Johnny looked at the church. “Not Papa’s church, I’m afraid, dear,” he said. Nevertheless, he turned the doorknob. The door was locked. He stepped back and studied it. “Definitely not Papa’s church,” he added. He was sick at heart. He had seen so many cathedrals and churches all over Europe, and they had always been open. He had forgotten that most Protestant churches are closed except on Sundays and on special occasions. He had had only one church and congregation himself before he had become a chaplain in 1940. A little humble church—but the door had never been closed, in spite of the protests of the board and the sexton.
He did not know what to do. He had wanted to introduce the children to a church for the first time. He was frustrated. His angry eye wandered down the avenue, then halted suddenly. In the distance was another cross against the fierce blue sky of summer. “I think,” he said, “we’ll just go around—looking for God. We might find Him somewhere.”
He went down to the street again, the children following closely.
“Dresses?” asked Kathy hopefully. “Shoes?” demanded Jean, pulling the boys with him.
“First,” said Johnny, “we’ll see if God is anywhere around. There’s just the slightest possibility He is. I want you to meet Him, and the clothes will come later.”
“Don’t want to meet God,” protested Pietro. He was becoming excited by the sights and the noise of the city. Johnny said, “Well, in a way, I don’t blame you. But I have a feeling He wants to meet you, Pietro.”
“Max afraid of God,” s
aid Max, in his low, wandering voice. He pulled away from Jean and began to cry soundlessly. “God want to kill Max?”
Johnny sighed. He had taken Emilie’s other hand. The children waited fearfully for his answer. Tell me what to tell them, Lord, he prayed. He said, “You know I love you, don’t you?” He looked from one small face to another. “You know I’ll always love you. Sometimes you forget, and you hurt me, right in here.” He put his hand over his heart. Max stopped crying. They all watched Johnny solemnly. “You know what it means to hurt in here. Well, that’s the way you hurt me. Do you like to hurt me?”
Jean glanced away, embarrassed. Then he said, “The boys—don’t like—to hurt Papa.”

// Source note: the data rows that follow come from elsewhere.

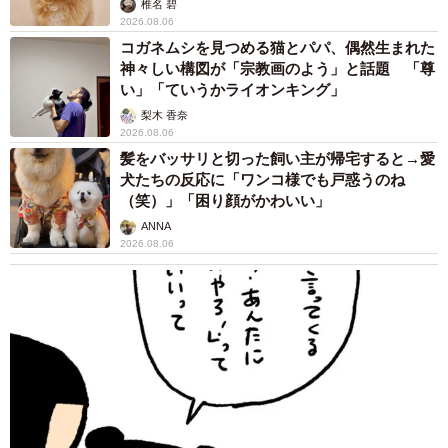
椎名 碧
2026.08.06
コガネムシを見つめる猫とパパ、偶然生まれた
神々しい構図が「宗教画のよう」と話題 「尊
い」「ていうかライオンキング」
梨木 香奈
2026.08.06
髪をバッサリと切った飼い主が帰宅すると→愛
犬たちの反応に「ワンコ様でも戸惑うのね
（笑）」「困り顔がかわいい」
ANNA
2026.08.06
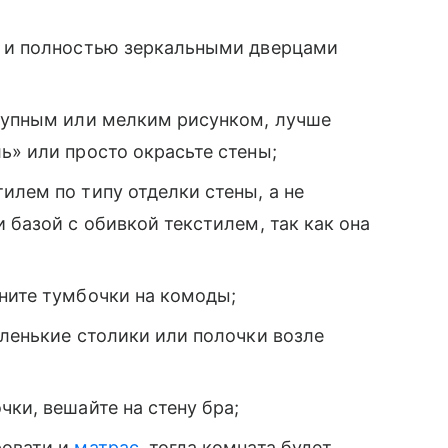
н и полностью зеркальными дверцами
крупным или мелким рисунком, лучше
ь» или просто окрасьте стены;
илем по типу отделки стены, а не
 базой с обивкой текстилем, так как она
ените тумбочки на комоды;
аленькие столики или полочки возле
ки, вешайте на стену бра;
ровати и
матрас
, тогда комната будет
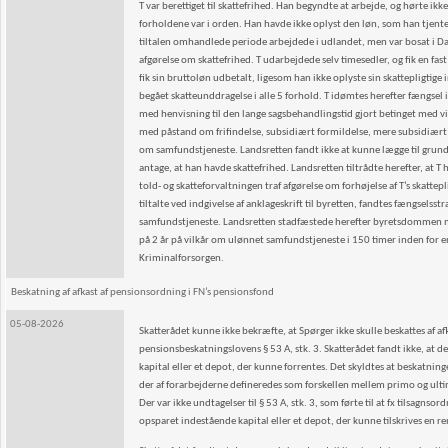
T var berettiget til skattefrihed. Han begyndte at arbejde, og hørte i
forholdene var i orden. Han havde ikke oplyst den løn, som han tjente i
tiltalen omhandlede periode arbejdede i udlandet, men var bosat i D
afgørelse om skattefrihed. T udarbejdede selv timesedler, og fik en fas
fik sin bruttoløn udbetalt, ligesom han ikke oplyste sin skattepligtige
begået skatteunddragelse i alle 5 forhold. T idømtes herefter fængsel 
med henvisning til den lange sagsbehandlingstid gjort betinget med vil
med påstand om frifindelse, subsidiært formildelse, mere subsidiært
om samfundstjeneste. Landsretten fandt ikke at kunne lægge til grund
antage, at han havde skattefrihed. Landsretten tiltrådte herefter, at 
told- og skatteforvaltningen traf afgørelse om forhøjelse af T’s skat
tiltalte ved indgivelse af anklageskrift til byretten, fandtes fængsels
samfundstjeneste. Landsretten stadfæstede herefter byretsdommen med
på 2 år på vilkår om ulønnet samfundstjeneste i 150 timer inden for en l
Kriminalforsorgen.
Beskatning af afkast af pensionsordning i FN’s pensionsfond
05-08-2026
Skatterådet kunne ikke bekræfte, at Spørger ikke skulle beskattes af af
pensionsbeskatningslovens § 53 A, stk. 3. Skatterådet fandt ikke, at d
kapital eller et depot, der kunne forrentes. Det skyldtes at beskatnin
der af forarbejderne defineredes som forskellen mellem primo og ultim
Der var ikke undtagelser til § 53 A, stk. 3, som førte til at fx tilsagns
opsparet indestående kapital eller et depot, der kunne tilskrives en re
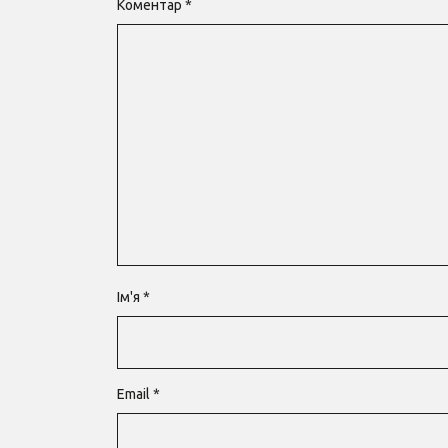
Коментар
*
Ім'я
*
Email
*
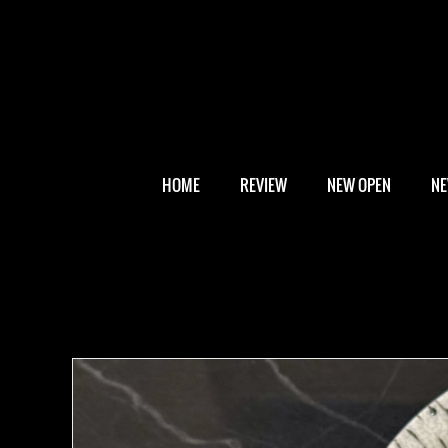
HOME
REVIEW
NEW OPEN
N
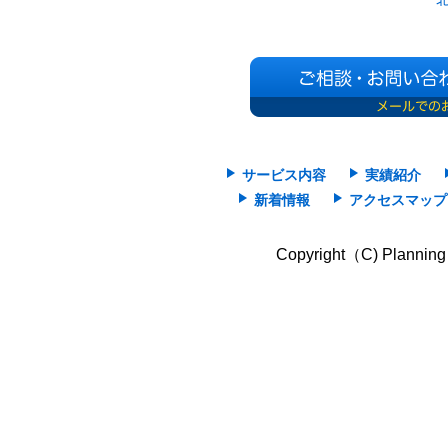
サービス内容
実績紹介
新着情報
アクセスマップ
Copyright（C) Planning 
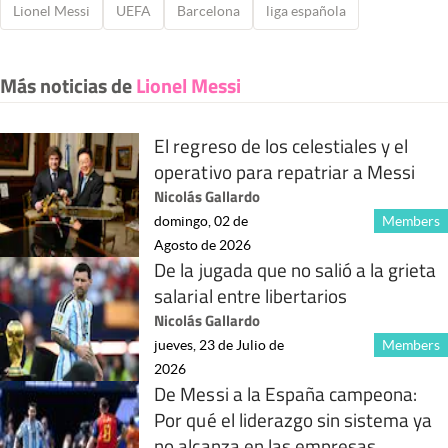
Lionel Messi
UEFA
Barcelona
liga española
Más noticias de
Lionel Messi
El regreso de los celestiales y el
operativo para repatriar a Messi
Nicolás Gallardo
domingo, 02 de
Members
Agosto de 2026
De la jugada que no salió a la grieta
salarial entre libertarios
Nicolás Gallardo
jueves, 23 de Julio de
Members
2026
De Messi a la España campeona:
Por qué el liderazgo sin sistema ya
no alcanza en las empresas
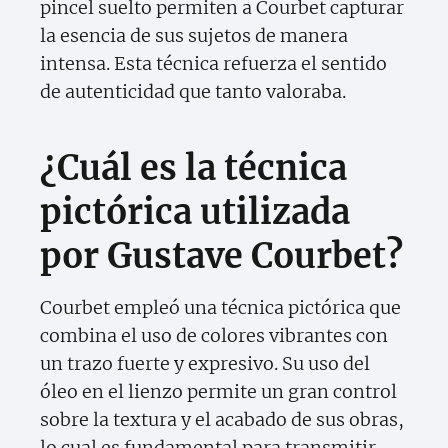
pincel suelto permiten a Courbet capturar
la esencia de sus sujetos de manera
intensa. Esta técnica refuerza el sentido
de autenticidad que tanto valoraba.
¿Cuál es la técnica
pictórica utilizada
por Gustave Courbet?
Courbet empleó una técnica pictórica que
combina el uso de colores vibrantes con
un trazo fuerte y expresivo. Su uso del
óleo en el lienzo permite un gran control
sobre la textura y el acabado de sus obras,
lo cual es fundamental para transmitir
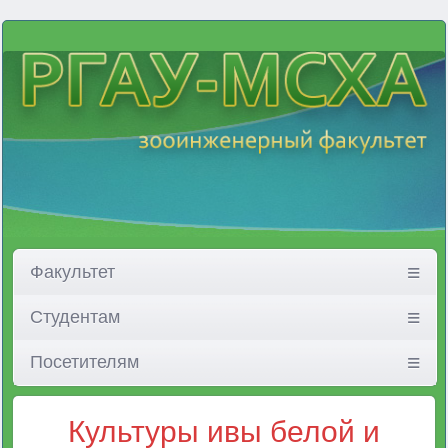
Факультет
Студентам
Посетителям
Культуры ивы белой и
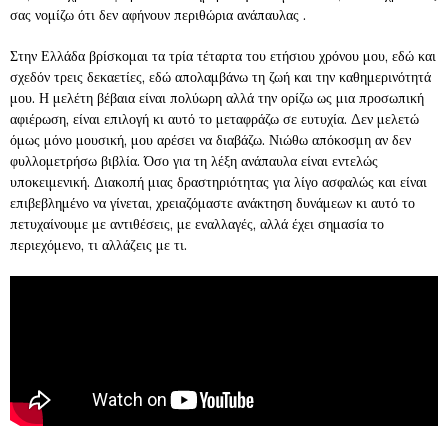
σας νομίζω ότι δεν αφήνουν περιθώρια ανάπαυλας .
Στην Ελλάδα βρίσκομαι τα τρία τέταρτα του ετήσιου χρόνου μου, εδώ και
σχεδόν τρεις δεκαετίες, εδώ απολαμβάνω τη ζωή και την καθημερινότητά
μου. Η μελέτη βέβαια είναι πολύωρη αλλά την ορίζω ως μια προσωπική
αφιέρωση, είναι επιλογή κι αυτό το μεταφράζω σε ευτυχία. Δεν μελετώ
όμως μόνο μουσική, μου αρέσει να διαβάζω. Νιώθω απόκοσμη αν δεν
φυλλομετρήσω βιβλία. Όσο για τη λέξη ανάπαυλα είναι εντελώς
υποκειμενική. Διακοπή μιας δραστηριότητας για λίγο ασφαλώς και είναι
επιβεβλημένο να γίνεται, χρειαζόμαστε ανάκτηση δυνάμεων κι αυτό το
πετυχαίνουμε με αντιθέσεις, με εναλλαγές, αλλά έχει σημασία το
περιεχόμενο, τι αλλάζεις με τι.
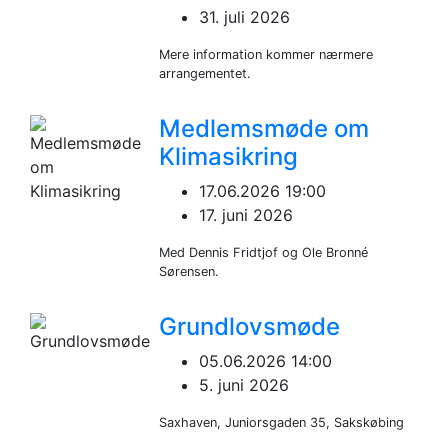
31. juli 2026
Mere information kommer nærmere
arrangementet.
Medlemsmøde om
Klimasikring
17.06.2026 19:00
17. juni 2026
Med Dennis Fridtjof og Ole Bronné
Sørensen.
Grundlovsmøde
05.06.2026 14:00
5. juni 2026
Saxhaven, Juniorsgaden 35, Sakskøbing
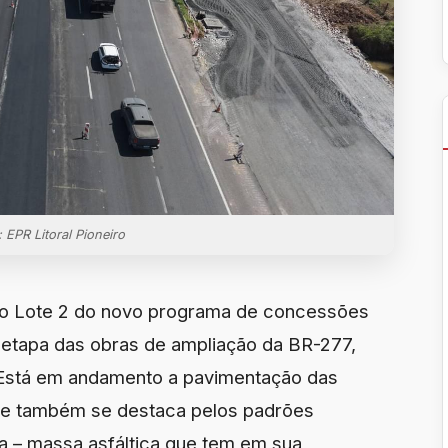
: EPR Litoral Pioneiro
elo Lote 2 do novo programa de concessões
e etapa das obras de ampliação da BR-277,
. Está em andamento a pavimentação das
 que também se destaca pelos padrões
cha – massa asfáltica que tem em sua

He smiled at them tenderly. “Well, you do, often. You keep forgetting. I’m your papa. But who is the Papa of all of us, me as well as you? Who loves all of us, everybody in the world, in spite of all the people’s badness? Well, God! God is our Papa. The world often forgets Papa, our Father, and does wicked things, just as you do them. But I don’t forget you, and I never stop loving you. That’s the way it is with God—our Papa, our Father.”
They listened, but they did not believe. He could see the wary flicker in their eyes. No one had helped them but this man. They doubted if anyone else ever would. So, Papa was lying to them, and if he lied to them he was not to be trusted. Fear whitened their faces.
“I tell you what,” said Johnny. “I’ll let you meet God, and if you don’t like Him we’ll go right away. How’s that?”